PROBLEM TO WORK ON. Copy out everything in the listing from the line containing "pose: elev=88.5 azim=44.5 roll=49.7 dist=1.36" down to the line containing "Dot at: (311, 315)", both lines included, without changing any line. Omit the pictures from your answer.

MATERIAL FOR THE TASK.

◆ ◆ ◆ ◆

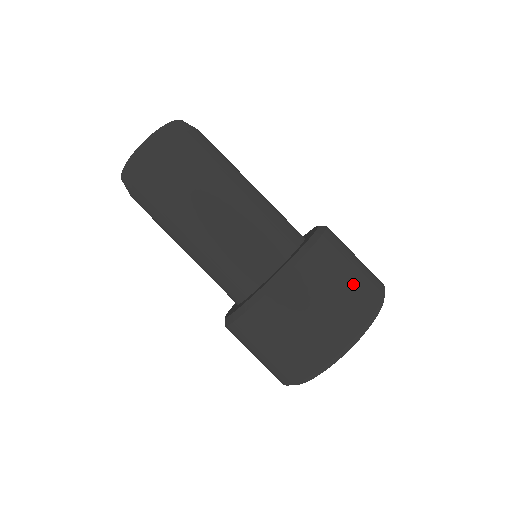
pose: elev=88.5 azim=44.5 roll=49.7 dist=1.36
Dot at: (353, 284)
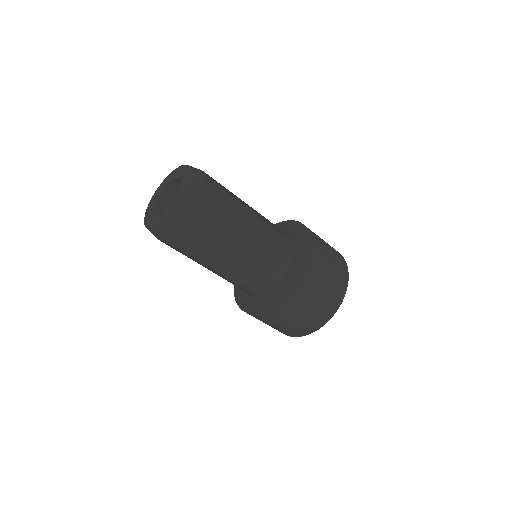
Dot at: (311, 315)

◆ ◆ ◆ ◆

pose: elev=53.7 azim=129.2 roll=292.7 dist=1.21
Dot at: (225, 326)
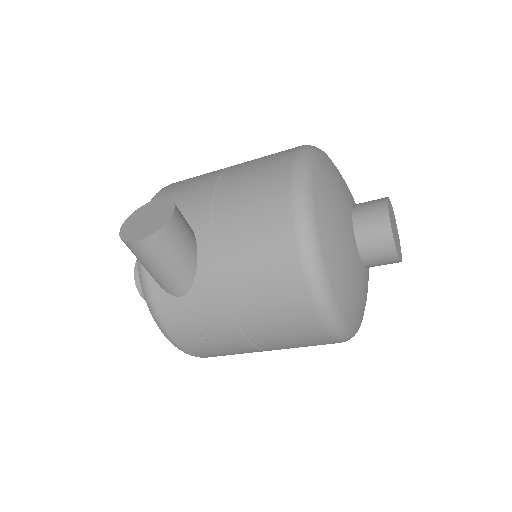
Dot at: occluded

◆ ◆ ◆ ◆

ANSWER.
pose: elev=88.5 azim=44.5 roll=49.7 dist=1.36
Dot at: (353, 284)
Dot at: (311, 315)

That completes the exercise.